Cependant, les jeunes frère et sœur de Maria Luisa, tous deux nés dans un autre hôpital en 2012 et 2014, ont obtenu des certificats de couleur blanche, réservés aux bébés considérés comme dominicains.

La famille Nuel pourrait bientôt être confrontée à un véritable cauchemar kafkaïen.

Bien que les trois enfants soient nés dans la même province, d’une mère qui a vécu toute sa vie en République dominicaine, la simple couleur d’un morceau de papier signifie qu’il est possible qu’un enfant soit considéré comme apatride tandis que son frère et sa sœur peuvent obtenir la nationalité dominicaine.
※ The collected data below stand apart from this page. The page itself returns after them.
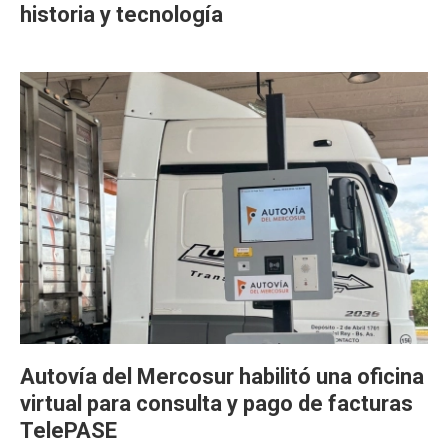
historia y tecnología
Autovía del Mercosur habilitó una oficina
virtual para consulta y pago de facturas
TelePASE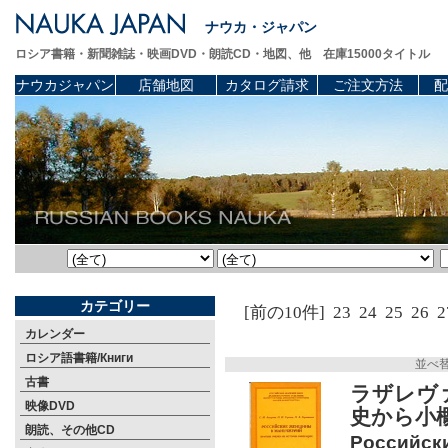
ナウカ・ジャパン
ロシア書籍・新聞雑誌・映画DVD・朗読CD・地図、他 在庫15000タイトル
ナウカジャパン
店舗地図
カタログ請求
ご注文方法
配
カテゴリー
[前の10件]
23
24
25
26
2
カレンダー
ロシア語書籍/Книги
並べ
古書
ラザレヴ
映像DVD
史から小
朗読、その他CD
Российск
« Je ne sais pas si ma fille sera [autorisée à aller à] l’école, parce qu’elle n’a pas de certificat de naissance [dominicain] », m’a dit Liliana.

La confusion dure depuis trop longtemps. La République dominicaine ne peut continuer à fuir ses responsabilités dans une situation qu’elle a créée. Chaque famille a le droit d’être protégée et l’État dominicain doit désormais expliquer comment il entend résoudre les situations telles que celle de Liliana.

Il ne fait aucun doute que le gouvernement a fait un premier pas dans la bonne direction, mais il faut que cela soit suivi par la pleine reconnaissance de la nationalité dominicaine de tous ceux qui sont nés dans ce pays avant 2010, qu’ils soient inscrits à l’état-civil ou non. Aux termes du droit international, la République dominicaine est tenue d’éviter tous les cas de figure pouvant créer des apatrides.

Alors que la nouvelle année scolaire débute le mois prochain, on ne peut qu’espérer que le gouvernement répare cette injustice au plus vite, afin que la petite Maria Luisa puisse entrer à l’école avec les autres enfants dominicains de son âge.